TO-DO ITEM: Search the material for the string "Russland" and copy each line where it occurs.

━━ EXTRACTED INFORMATION ━━

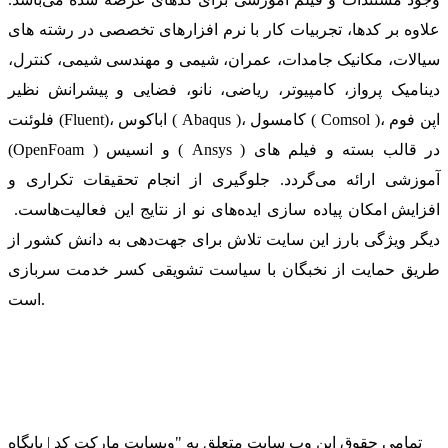
علاوه بر کدها، تجربیات کار با نرم افزارهای تخصصی در رشته های
سیالات، مکانیک جامدات، عمران، شیمی و مهندسی شیمی، کنترل،
دینامیک پرواز، کامپیوتر، ریاضی، نانو، فضایی و پیشرانش نظیر
فلوئنت (Fluent)، اباکوس ( Abaqus )، کامسول ( Comsol )، اپن فوم
(OpenFoam ) و انسیس ( Ansys ) در قالب بسته‌ و فیلم های
آموزشی ارائه می‌گردد. جلوگیری از انجام تحقیقات تکراری و
افزایش امکان پیاده سازی ایده‌های نو از نتایج این فعالیت‌هاست.
دیگر ویژگی بارز این سایت تلاش برای جهت‌دهی به دانش کشور از
طریق حمایت از نخبگان با سیاست تشویقی کسر خدمت سربازی
است.
تمامی حقوق این وب سایت متعلق به "وبسایت مارکت کد | پایگاه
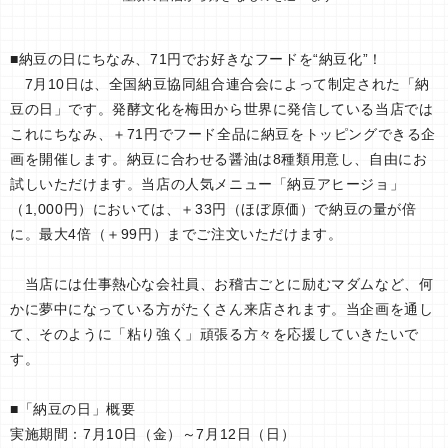
■納豆の日にちなみ、71円でお好きなフードを“納豆化”！
7月10日は、全国納豆協同組合連合会によって制定された「納
豆の日」です。発酵文化を梅田から世界に発信している当店では
これにちなみ、＋71円でフード全品に納豆をトッピングできる企
画を開催します。納豆に合わせる醤油は8種類用意し、自由にお
試しいただけます。当店の人気メニュー「納豆アヒージョ」
（1,000円）においては、＋33円（ほぼ原価）で納豆の量が倍
に。最大4倍（＋99円）までご注文いただけます。
当店には仕事熱心な会社員、お稽古ごとに励むマダムなど、何
かに夢中になっている方がたくさん来店されます。当企画を通し
て、そのように「粘り強く」頑張る方々を応援していきたいで
す。
■「納豆の日」概要
実施期間：7月10日（金）～7月12日（日）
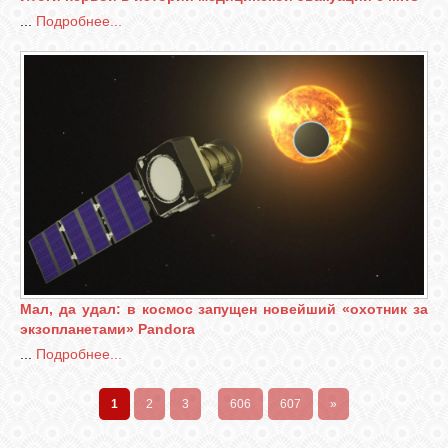
...
Подробнее...
Мал, да удал: в космос запущен новейший «охотник за
экзопланетами» Pandora
...
Подробнее...
1
2
3
...
606
607
»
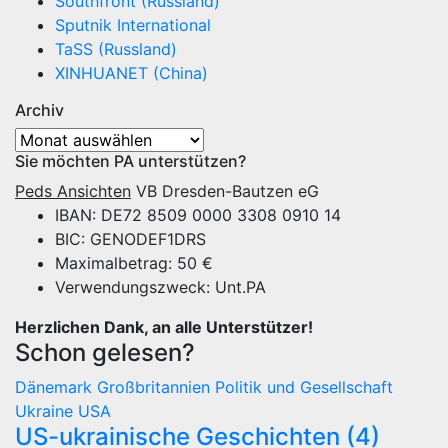
Southfront (Russland)
Sputnik International
TaSS (Russland)
XINHUANET (China)
Archiv
Archiv
Sie möchten PA unterstützen?
Peds Ansichten
VB Dresden-Bautzen eG
IBAN: DE72 8509 0000 3308 0910 14
BIC: GENODEF1DRS
Maximalbetrag: 50 €
Verwendungszweck: Unt.PA
Herzlichen Dank, an alle Unterstützer!
Schon gelesen?
Dänemark
Großbritannien
Politik und Gesellschaft
Ukraine
USA
US-ukrainische Geschichten (4)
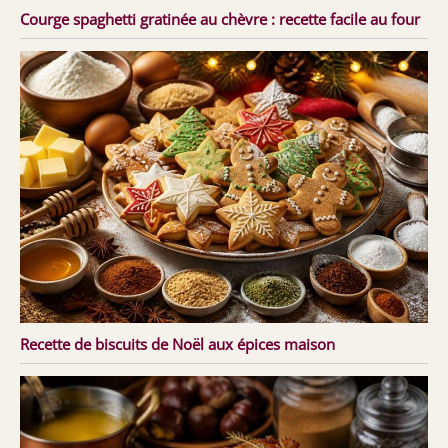
Courge spaghetti gratinée au chèvre : recette facile au four
Recette de biscuits de Noël aux épices maison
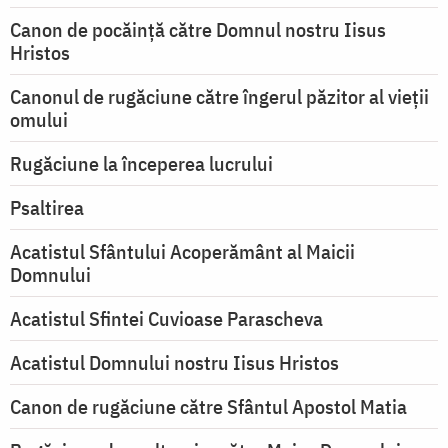
Canon de pocăință către Domnul nostru Iisus
Hristos
Canonul de rugăciune către îngerul păzitor al vieții
omului
Rugăciune la începerea lucrului
Psaltirea
Acatistul Sfântului Acoperământ al Maicii
Domnului
Acatistul Sfintei Cuvioase Parascheva
Acatistul Domnului nostru Iisus Hristos
Canon de rugăciune către Sfântul Apostol Matia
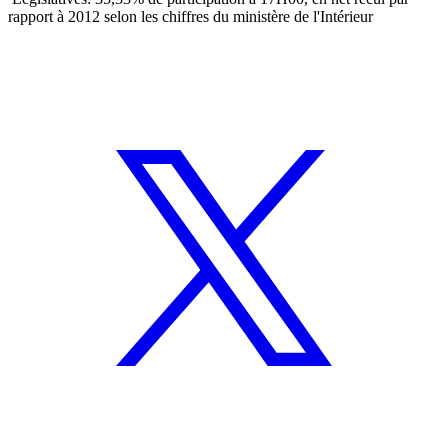
rapport à 2012 selon les chiffres du ministère de l'Intérieur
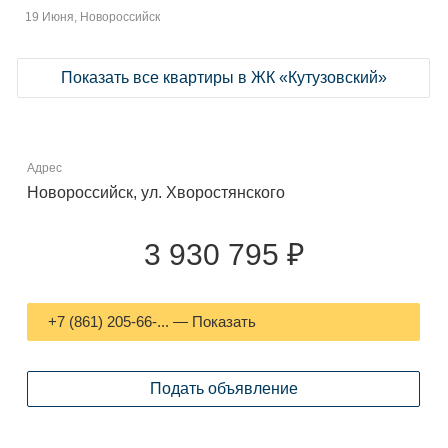
19 Июня, Новороссийск
Показать все квартиры в ЖК «Кутузовский»
Адрес
Новороссийск, ул. Хворостянского
3 930 795 ₽
+7 (861) 205-66-... — Показать
Подать объявление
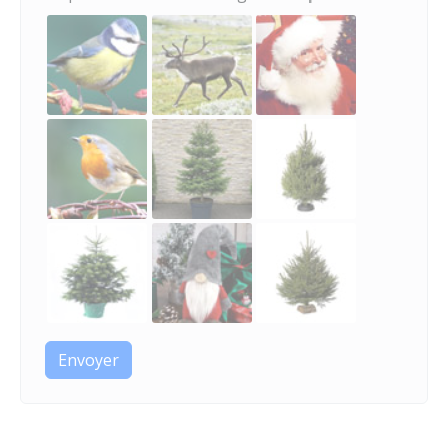
Envoyer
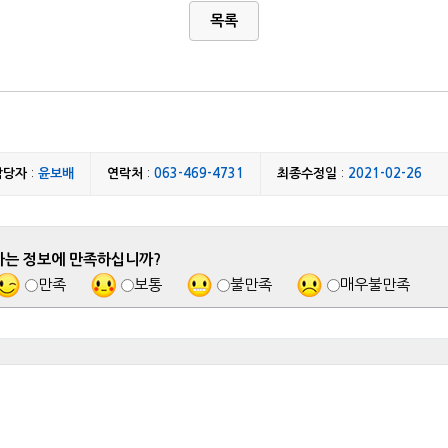
목록
담당자
:
윤보배
연락처
:
063-469-4731
최종수정일
:
2021-02-26
하는 정보에 만족하십니까?
만족
보통
불만족
매우불만족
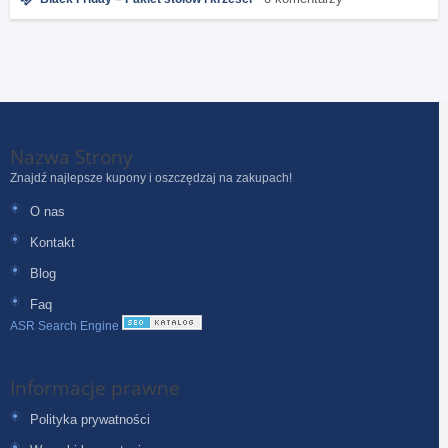
Nazwa Strony
Znajdź najlepsze kupony i oszczędzaj na zakupach!
O nas
Kontakt
Blog
Faq
ASR Search Engine
Informacje prawne
Polityka prywatności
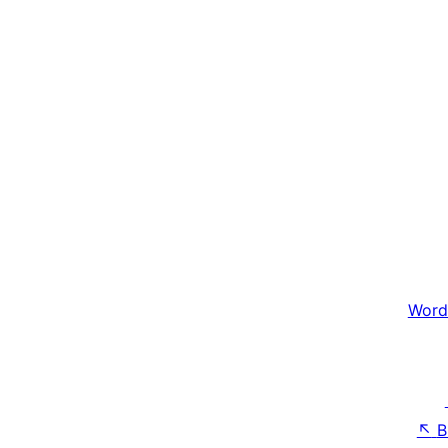
Word
↖
B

━━━

RESPONSE:
Southfront (Russland)
TaSS (Russland)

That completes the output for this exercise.